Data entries

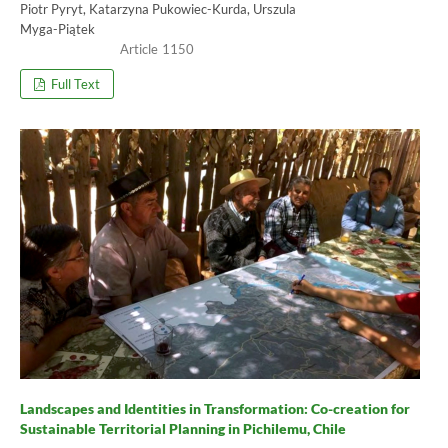
Piotr Pyryt, Katarzyna Pukowiec-Kurda, Urszula
Myga-Piątek
1150
Full Text
Landscapes and Identities in Transformation: Co-creation for
Sustainable Territorial Planning in Pichilemu, Chile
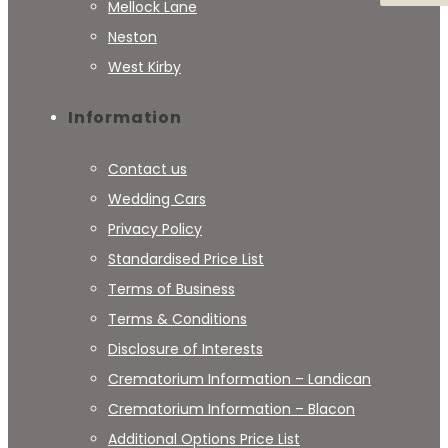
Mellock Lane
Neston
West Kirby
Information
Contact us
Wedding Cars
Privacy Policy
Standardised Price List
Terms of Business
Terms & Conditions
Disclosure of Interests
Crematorium Information – Landican
Crematorium Information – Blacon
Additional Options Price List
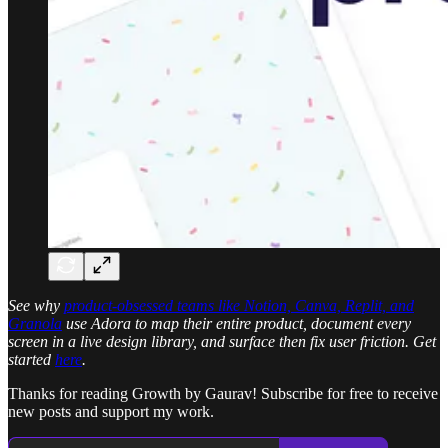
See why
product-obsessed teams like Notion, Canva, Replit, and
Granola
use Adora to map their entire product, document every
screen in a live design library, and surface then fix user friction. Get
started
here
.
Thanks for reading Growth by Gaurav! Subscribe for free to receive
new posts and support my work.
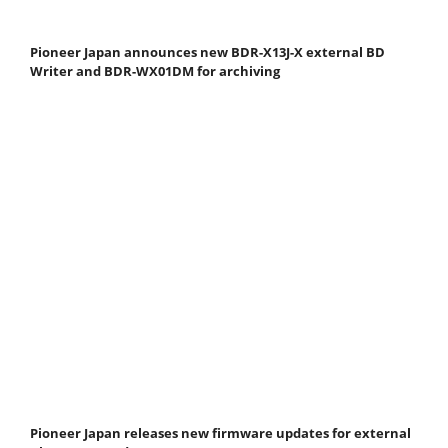
Pioneer Japan announces new BDR-X13J-X external BD
Writer and BDR-WX01DM for archiving
Pioneer Japan releases new firmware updates for external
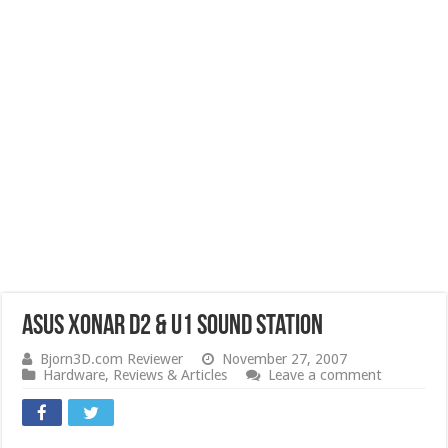
Asus Xonar D2 & U1 Sound Station
Bjorn3D.com Reviewer
November 27, 2007
Hardware
,
Reviews & Articles
Leave a comment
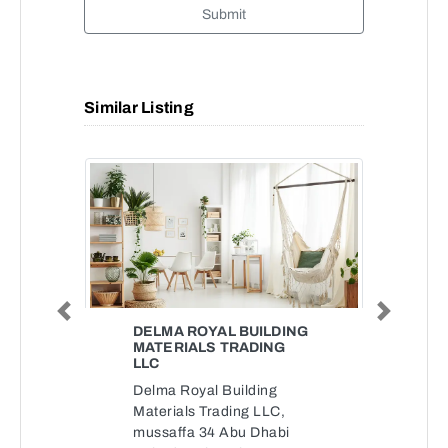
Submit
Similar Listing
Previous
Next
DELMA ROYAL BUILDING
MATERIALS TRADING
LLC
Delma Royal Building
Materials Trading LLC,
mussaffa 34 Abu Dhabi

> ASSIGNED TASK: Duplicate the lines of every item above as they stand, leaving out the pictures.

> WORKED SOLUTION:
Piotr Pyryt, Katarzyna Pukowiec-Kurda, Urszula
Myga-Piątek
1150
Full Text
Landscapes and Identities in Transformation: Co-creation for
Sustainable Territorial Planning in Pichilemu, Chile
Mellock Lane
Neston
West Kirby
Information
Contact us
Wedding Cars
Privacy Policy
Standardised Price List
Terms of Business
Terms & Conditions
Disclosure of Interests
Crematorium Information – Landican
Crematorium Information – Blacon
Additional Options Price List
See why
product-obsessed teams like Notion, Canva, Replit, and
Granola
use Adora to map their entire product, document every
screen in a live design library, and surface then fix user friction. Get
started
here
.
Thanks for reading Growth by Gaurav! Subscribe for free to receive
new posts and support my work.
Pioneer Japan announces new BDR-X13J-X external BD
Writer and BDR-WX01DM for archiving
Pioneer Japan releases new firmware updates for external
Asus Xonar D2 & U1 Sound Station
Bjorn3D.com Reviewer
November 27, 2007
Hardware
,
Reviews & Articles
Leave a comment
Submit
Similar Listing
Previous
Next
DELMA ROYAL BUILDING
MATERIALS TRADING
LLC
Delma Royal Building
Materials Trading LLC,
mussaffa 34 Abu Dhabi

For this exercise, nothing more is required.